*Tasks to carry out*.
**a.** In the liquid nutrition thread, rewrite the part that opens with the words containing "# Tailwind vs" and closes with "which makes sense.", replacing "100-miler" with "century ride".
**b.** Using the liquid nutrition thread, decide whether each statement agrees with it: (i) The person who started the thread will probably order Tailwind anyway. (ii) The poster mtnbikej has tried e-Fuel. (iii) The poster dave54 says Tailwind sponsors the forum. Answer yes or no for each and quote the deciding words.

*Source passage*.

• • • • •

# Tailwind vs e-Fuel vs . . . ?



## mhk (Dec 31, 2006)

I've heard lots of good things about Tailwind Nutrition on this forum, and was about to order some to start experimenting with for long training rides before my first 100-miler in July. I guess it takes some dialing-in to get just right, which makes sense. 

Before placing the order, I thought I'd do a quick internet search, and there was a review (more like an ad, really) for e-Fuel, another brand of liquid nutrition that supposedly has more calories, different types of sugar, and electrolytes. 

I'm probably going to order Tailwind anyway, given the amount of praise I've read here, but has anyone tried e-Fuel--or any other type of liquid nutrition--they like better than Tailwind?


----------



## dave54 (Jul 1, 2003)

Tailwind sponsors this forum. What you read is testimonials and anecdotes.

Keep trying different products. The one is best for you may or may not be tailwind.


----------



## mtnbikej (Sep 6, 2001)

I like TW.....I am not sponsored by them....I buy my product just like every other normal user. For me, it works. Rides up to 12-13 hrs on only TW.....no other food. Kept the legs going strong, no hunger.

I have no experience with E-fuel.


----------



## jbell (Oct 2, 2009)

• • • • •

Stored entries
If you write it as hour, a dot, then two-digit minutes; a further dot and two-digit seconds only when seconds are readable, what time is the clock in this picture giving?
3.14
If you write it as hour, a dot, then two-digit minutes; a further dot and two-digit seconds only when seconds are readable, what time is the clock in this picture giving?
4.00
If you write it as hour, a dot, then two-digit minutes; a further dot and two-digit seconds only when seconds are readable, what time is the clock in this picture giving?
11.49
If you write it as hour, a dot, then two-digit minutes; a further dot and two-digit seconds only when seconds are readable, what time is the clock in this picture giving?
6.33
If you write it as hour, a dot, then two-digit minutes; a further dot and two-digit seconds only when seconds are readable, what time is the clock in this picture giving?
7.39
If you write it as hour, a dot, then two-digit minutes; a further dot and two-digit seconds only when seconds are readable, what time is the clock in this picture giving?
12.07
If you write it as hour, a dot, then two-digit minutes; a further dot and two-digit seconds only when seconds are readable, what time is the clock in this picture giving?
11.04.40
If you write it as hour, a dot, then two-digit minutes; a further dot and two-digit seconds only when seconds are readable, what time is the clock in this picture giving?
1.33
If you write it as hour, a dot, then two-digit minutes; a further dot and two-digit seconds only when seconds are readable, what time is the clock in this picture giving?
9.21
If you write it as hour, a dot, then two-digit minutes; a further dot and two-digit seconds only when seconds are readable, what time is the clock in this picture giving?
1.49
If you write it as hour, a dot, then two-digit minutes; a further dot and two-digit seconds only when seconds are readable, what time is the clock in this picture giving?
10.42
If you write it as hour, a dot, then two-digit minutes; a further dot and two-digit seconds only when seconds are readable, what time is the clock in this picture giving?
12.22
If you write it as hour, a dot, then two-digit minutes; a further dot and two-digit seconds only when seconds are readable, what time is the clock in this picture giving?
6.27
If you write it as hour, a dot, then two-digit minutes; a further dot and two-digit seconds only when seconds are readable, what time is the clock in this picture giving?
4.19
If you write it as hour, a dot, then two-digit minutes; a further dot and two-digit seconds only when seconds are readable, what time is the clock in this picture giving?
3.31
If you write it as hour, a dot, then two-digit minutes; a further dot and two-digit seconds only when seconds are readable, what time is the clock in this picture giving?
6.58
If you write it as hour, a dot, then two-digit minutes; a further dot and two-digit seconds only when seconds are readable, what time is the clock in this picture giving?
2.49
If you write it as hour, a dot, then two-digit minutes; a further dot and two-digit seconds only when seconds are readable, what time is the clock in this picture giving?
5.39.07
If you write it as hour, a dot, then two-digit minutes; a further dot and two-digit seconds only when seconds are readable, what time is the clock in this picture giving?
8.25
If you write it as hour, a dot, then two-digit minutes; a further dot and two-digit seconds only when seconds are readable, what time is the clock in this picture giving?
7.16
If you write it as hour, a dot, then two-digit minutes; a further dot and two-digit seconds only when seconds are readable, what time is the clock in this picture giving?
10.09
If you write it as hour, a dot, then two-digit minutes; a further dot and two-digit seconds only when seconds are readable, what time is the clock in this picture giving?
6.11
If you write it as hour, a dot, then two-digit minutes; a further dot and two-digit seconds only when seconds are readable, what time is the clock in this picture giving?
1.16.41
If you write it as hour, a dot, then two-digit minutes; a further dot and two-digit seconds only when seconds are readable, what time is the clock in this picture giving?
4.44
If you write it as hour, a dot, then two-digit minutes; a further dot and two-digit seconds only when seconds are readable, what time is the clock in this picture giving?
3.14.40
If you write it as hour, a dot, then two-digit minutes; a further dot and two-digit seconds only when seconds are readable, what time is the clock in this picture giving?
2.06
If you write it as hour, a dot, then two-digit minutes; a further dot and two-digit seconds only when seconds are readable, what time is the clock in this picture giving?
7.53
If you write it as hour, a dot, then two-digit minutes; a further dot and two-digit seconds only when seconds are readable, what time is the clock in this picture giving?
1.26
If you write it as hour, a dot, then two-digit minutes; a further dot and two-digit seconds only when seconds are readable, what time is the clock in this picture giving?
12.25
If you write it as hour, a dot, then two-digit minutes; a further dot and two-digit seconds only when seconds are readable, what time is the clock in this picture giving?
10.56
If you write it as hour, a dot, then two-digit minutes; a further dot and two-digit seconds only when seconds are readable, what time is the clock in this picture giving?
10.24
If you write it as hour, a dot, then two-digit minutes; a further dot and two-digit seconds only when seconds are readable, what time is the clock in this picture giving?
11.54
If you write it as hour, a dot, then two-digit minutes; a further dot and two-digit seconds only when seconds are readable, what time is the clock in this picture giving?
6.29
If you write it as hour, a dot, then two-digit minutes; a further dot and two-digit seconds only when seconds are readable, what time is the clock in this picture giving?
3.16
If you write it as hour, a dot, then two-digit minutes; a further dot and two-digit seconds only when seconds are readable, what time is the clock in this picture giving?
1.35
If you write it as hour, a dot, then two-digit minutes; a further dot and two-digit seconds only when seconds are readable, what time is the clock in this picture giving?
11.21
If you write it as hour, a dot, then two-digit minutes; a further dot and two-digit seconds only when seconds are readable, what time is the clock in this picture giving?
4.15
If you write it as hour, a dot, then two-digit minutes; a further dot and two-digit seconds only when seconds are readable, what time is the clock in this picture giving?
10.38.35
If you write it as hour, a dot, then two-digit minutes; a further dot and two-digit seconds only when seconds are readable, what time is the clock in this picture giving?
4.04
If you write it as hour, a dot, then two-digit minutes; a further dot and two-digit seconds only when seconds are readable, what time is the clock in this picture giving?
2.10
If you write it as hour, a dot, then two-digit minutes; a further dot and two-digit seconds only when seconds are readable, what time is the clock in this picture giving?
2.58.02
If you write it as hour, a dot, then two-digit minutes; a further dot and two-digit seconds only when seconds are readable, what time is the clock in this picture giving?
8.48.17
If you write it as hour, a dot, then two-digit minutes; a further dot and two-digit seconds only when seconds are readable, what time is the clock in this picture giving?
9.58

• • • • •

*Answers to the tasks*.
**a.**
# Tailwind vs e-Fuel vs . . . ?



## mhk (Dec 31, 2006)

I've heard lots of good things about Tailwind Nutrition on this forum, and was about to order some to start experimenting with for long training rides before my first century ride in July. I guess it takes some dialing-in to get just right, which makes sense.

**b.**
(i) Yes: "I'm probably going to order Tailwind anyway"
(ii) No: "I have no experience with E-fuel."
(iii) Yes: "Tailwind sponsors this forum."